TEXT PROVIDED.
Neighbourhood Guide: Asakusa | The Peninsula Tokyo

August 20, 2017

Dust off your dancing shoes, Tokyo: the Asakusa Samba Carnival shimmies into town on 26 August. Considering Brazil is home to the largest Japanese community outside Japan, it’s no wonder Tokyo-ites fall head over tootsies for samba and this annual festival has been celebrating the dance tradition since 1981. Join over half a million residents to watch 20 teams of sizzling, sequin-spangled dancers and musicians shake their tail feathers in a vibrant procession, past the Kaminarimon and on towards Tawaramachi.

In celebration of Asakusa, we’ve rounded up our favourite places to eat, drink and play while visiting this traditional northeastern hood: quaint confectioner Ameshin, 200-year-old restaurant Komagata Dozeu, homegrown buckwheat-noodle joint Edo Soba Hosokawa, kitchenware street Kappabashi and the Sensō-ji temple. Sashay this way...

At Ameshin, nimble-fingered amezaiku (confectionary sculptor) Shinri Tezuka uses his magic hands to shape and scissor molten sugar into delicate and remarkably realistic goldfish, frogs, cats and candy cranes. Visit his itty-bitty Asakusa workshop to see him at work, but note that the nearby Solamachi Store at Tokyo Skytree Town is the only place where you can buy his sweet treats.

PROVIDED MATERIAL.

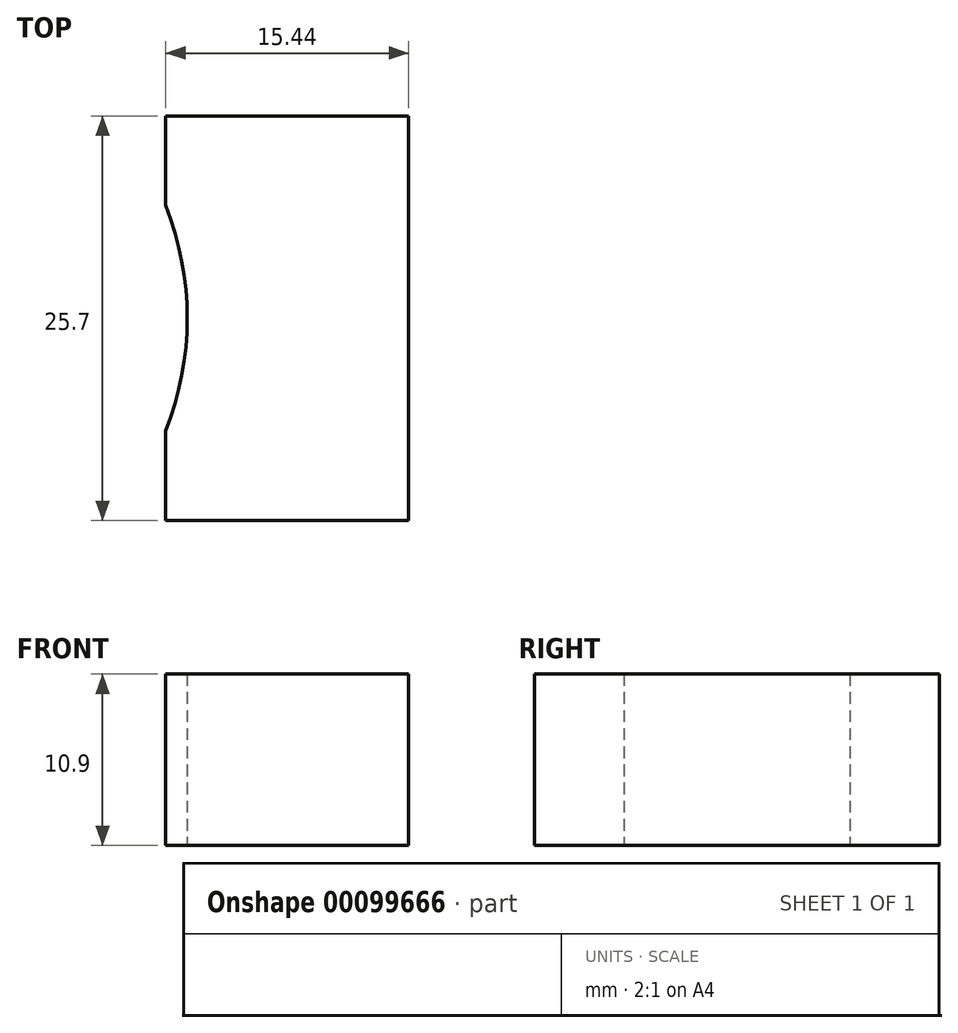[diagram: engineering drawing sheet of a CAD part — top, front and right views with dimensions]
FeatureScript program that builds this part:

TASK REQUIREMENTS.
1) According to the Asakusa neighborhood guide, why is it no surprise that people in Tokyo love samba? Answer in one to three sentences.
2) In the Asakusa neighborhood guide, what year did the Asakusa Samba Carnival begin?
3) Proceed with the Asakusa neighborhood guide, picking up after its last sentence.

ANSWERS TO EACH TASK.
1) Brazil is home to the largest Japanese community outside Japan, so Tokyo residents' love of samba is no wonder.

2) 1981.

3)
Komagata Dozeu is a 200-year-old Akasaka time warp with tatami floor seats, low tables and a menu dedicated to an enticing eel-like fish. It may not be a high-falutin’ institution, but it's certainly a one-of-a-kind culinary experience. Give the sweet and salty namazu hotpot a shot.

Over at Edo Soba Hosokawa, springy strings of wholesome soba are made daily from the chef’s homegrown buckwheat and served in a sweet, communal diner. Soba with conger eel tempura is the house specialty, but do take a noodle at the seasonal dishes, and book the semi-private room for more intimate dining.

If you like the sound of browsing more kitchenwares and cooking curios than you could poke a customised chopstick at, beeline for Kappabashi street, home to 150+ shops, plus a fair bit of tat. Avoid the latter by heading to Dengama for artisanal tableware, Tanaka for lacquerware and Kamata Knife Shop for beautiful blades and English service. Need a retail breather? Pop into Sake Sanwa for a tipple at the stand-up tasting bar.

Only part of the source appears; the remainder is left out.